Diskos (Liturgie)

Drei silberne byzantinische Weihebrotschalen (Dumbarton Oaks Collection)

Der Diskos (δίσκοςdískos, deutsch ‚Scheibe, Teller, Schüssel‘) ist ein liturgisches Gefäß, das für die orthodoxe Eucharistiefeier (Göttliche Liturgie) verwendet wird. Er wird auch als Weihebrotschale bezeichnet und entspricht der westkirchlichen Patene. Auf den Diskos wird bei der Gabenbereitung (Proskomidie) das eucharistische Brot gelegt; darüber wird der Asteriskos, ein sternförmiger Bügel, gesetzt. Diskos und Kelch als zusammengehörige Sets wurden seit dem 7. Jahrhundert als δισκοποτήριαdiskopotḗria bezeichnet.

Es handelt sich beim Diskos um eine Schale mit flachem Boden, oft aus Edelmetall. Sie hat oft einen Fuß und einen erhöhten Rand.

Geschichtliche Entwicklung

In der Alten Kirche wurde das eucharistische Brot zunächst auf Leinentüchern getragen und darüber gebrochen. Dies änderte sich im 6. Jahrhundert,[1] wobei die unterschiedliche Gestalt des eucharistischen Brotes (Prosphora aus gesäuertem Teig in der Orthodoxie, ungesäuerte Hostien in Lateineuropa) seit dem Mittelalter zu einer unterschiedlichen Form von Diskos bzw. Patene führten.

Frühbyzantinische Silberschätze

Silberne Diskoi aus dem Frühmittelalter (6./7. Jahrhundert) sind in Syrien in zwei Schatzdeponierungen, dem Schatz von Beth Misona (Cleveland Museum of Art) und dem Schatz von Kaper Koraon (zerstreut auf mehrere Sammlungen, zwei Diskoi im Walters Art Museum), gefunden worden. Der Schatz von Beth Misona besteht aus drei silbernen Kelchen und einer Weihebrotschale, die einen Durchmesser von 32,4 cm hat. Der flache Boden weist ein zentrales Kreuz auf, die umlaufende griechische Inschrift bezeugt, dass Domnos die Schale der Sergioskirche in Beth Misona stiftete.[2] Zwei sehr ähnliche Weihebrotschalen aus dem Schatz von Riha (Dumbarton Oaks Collection) und aus dem Schatz von Stuma (Archäologisches Museum Istanbul) zeigen auf dem flachen Schalenboden jeweils das Motiv der Apostelkommunion. Der Diskos aus dem Schatz von Riha hat einen Durchmesser von 35 cm und ist 3,18 cm hoch. Er wurde zusammen mit einem Kelch und einem liturgischen Fächer deponiert und ausweislich eines Stempels in der Regierungszeit des Kaisers Justin II. (565–578) angefertigt.[3]

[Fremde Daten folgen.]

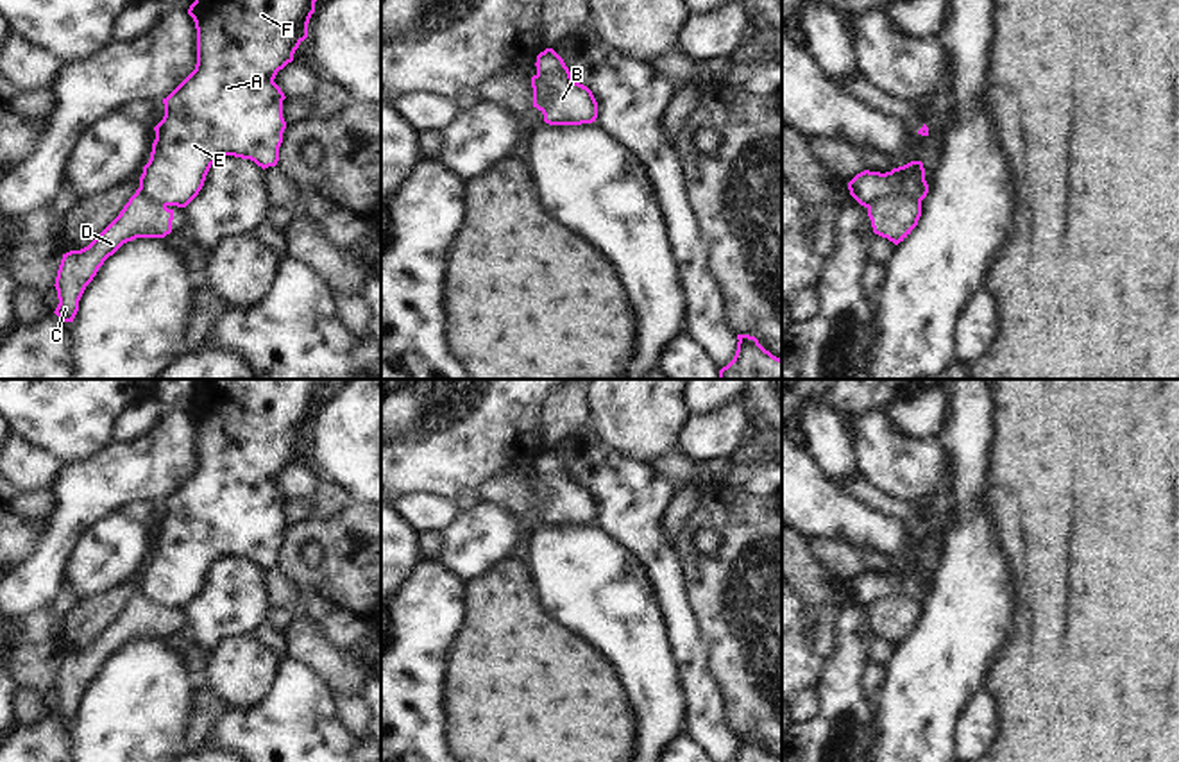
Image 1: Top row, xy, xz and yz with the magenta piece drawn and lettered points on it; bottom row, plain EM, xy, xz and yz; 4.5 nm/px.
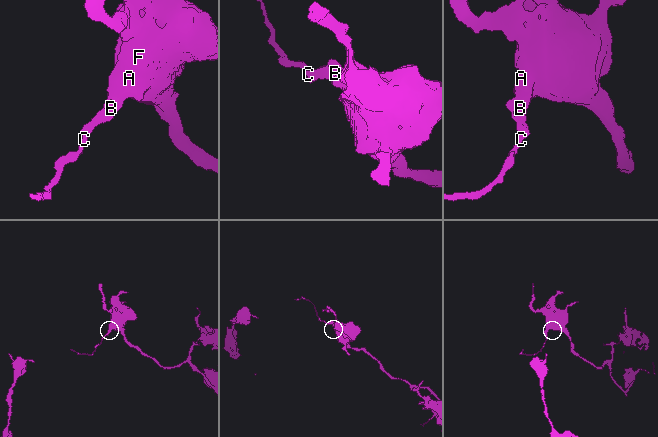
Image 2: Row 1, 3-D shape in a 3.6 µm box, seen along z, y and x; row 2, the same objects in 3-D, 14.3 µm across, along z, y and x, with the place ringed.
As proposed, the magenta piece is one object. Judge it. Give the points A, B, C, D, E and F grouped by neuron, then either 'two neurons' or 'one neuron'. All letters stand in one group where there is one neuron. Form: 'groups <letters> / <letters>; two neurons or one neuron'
groups A B E F / C D; two neurons

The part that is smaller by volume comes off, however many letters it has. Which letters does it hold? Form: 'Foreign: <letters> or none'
Foreign: C, D

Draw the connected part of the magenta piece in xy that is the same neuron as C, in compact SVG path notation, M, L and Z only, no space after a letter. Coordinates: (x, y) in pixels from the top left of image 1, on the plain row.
M136 590L120 615L88 648L63 655L54 685L59 699L54 714L63 723L73 723L79 701L104 662L136 639L165 639L172 633L172 621L174 610Z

Mittel- und spätbyzantinische Weihebrotschalen

Bedeutende byzantinische Diskoi gelangten als Beute aus der Plünderung Konstantinopels während des Vierten Kreuzzugs (1204) in den Westen.

Im Louvre befindet sich ein Diskos aus Sardonyx (spätes 9./frühes 10. Jahrhundert). Er weist in der Mitte ein Medaillon (Email, Cloisonné) mit einer Darstellung des Letzten Abendmahls (Durchmesser insgesamt 12,6 cm) auf. Diese Weihebrotschale ist ein Beispiel dafür, wie virtuos in mittelbyzantinischer Zeit verschiedene kostbare Materialien kombiniert wurden.[4]

Der Domschatz von San Marco (Venedig) besitzt einen Diskos aus Alabaster, der in vergoldetes Silber gefasst und mit Bergkristallen, Perlen und Email verziert ist.[5]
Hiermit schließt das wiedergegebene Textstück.